Die Fahrzeuge des Vermieters mit Ortungs- und Trackingsystemen ausgestattet, welche im Bedarfsfall zur Feststellung des Fahrzeugstandortes eingesetzt werden können.
Einen Bedarfsfall begründet der Verdacht auf Diebstahl oder Unterschlagung sowie Unfälle oder Pannen und eine versäumte Fahrzeugrückgabe.
Sämtliche Daten, die der Mieter vor, während und nach der Mietzeit vom Vermieter zur Nutzung des Fahrzeugs und mit dem Fahrzeug in Verbindung stehender Systeme zur Verfügung gestellt bekommen hat sowie Zugangsdaten und Kennwörter, hat der Mieter von Zugriff durch Dritte zu schützen und vertraulich zu behandeln.
Die Datenschutzerklärung des Vermieters ist für den Mieter auf der Website des Vermieters unter dem Punkt „Datenschutz“ (https://rent1ride.de/) einsehbar.

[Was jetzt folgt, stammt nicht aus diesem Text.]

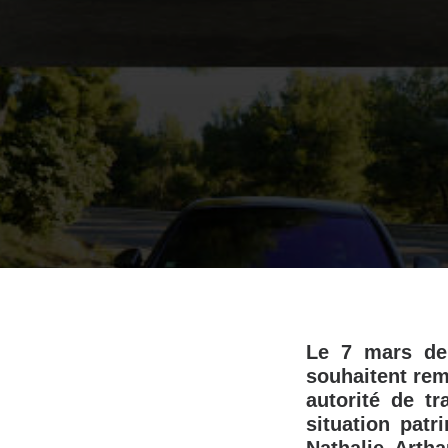
Le 7 mars der
souhaitent remp
autorité de t
situation patr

XVIII. Salvatorische Klausel/Erfüllungsort/Gerichtsstand
Sollten einzelne Bestimmungen dieser AGB unwirksam oder undurchführbar sein oder werden, bleibt davon die Wirksamkeit der AGB im Übrigen unberührt.
An die Stelle der unwirksamen oder undurchführbaren Bestimmung soll diejenige wirksame und durchführbare Regelung treten, deren Wirkungen der wirtschaftlichen Zielsetzung am nächsten kommen, die die Vertragsparteien mit der unwirksamen bzw. undurchführbaren Bestimmung verfolgt haben.
Entsprechendes gilt auch für etwaige Regelungslücken.
Erfüllungsort für alle Ansprüche aus diesem Vertrag ist der Sitz der Hauptniederlassung des Vermieters.
Ausschließlicher Gerichtsstand für alle Streitigkeiten aus diesem Vertrag ist, soweit der Mieter Kaufmann im Sinne des Handelsgesetzbuches, juristische Person des öffentlichen Rechts oder öffentlich-rechtliches Sondervermögen ist, der Sitz der Hauptniederlassung des Vermieters.
Das gilt auch, wenn der Mieter keinen allgemeinen Gerichtsstand im Inland hat oder seinen Wohnsitz oder der gewöhnliche Aufenthaltsort zum Zeitpunkt einer Klageerhebung nicht bekannt ist.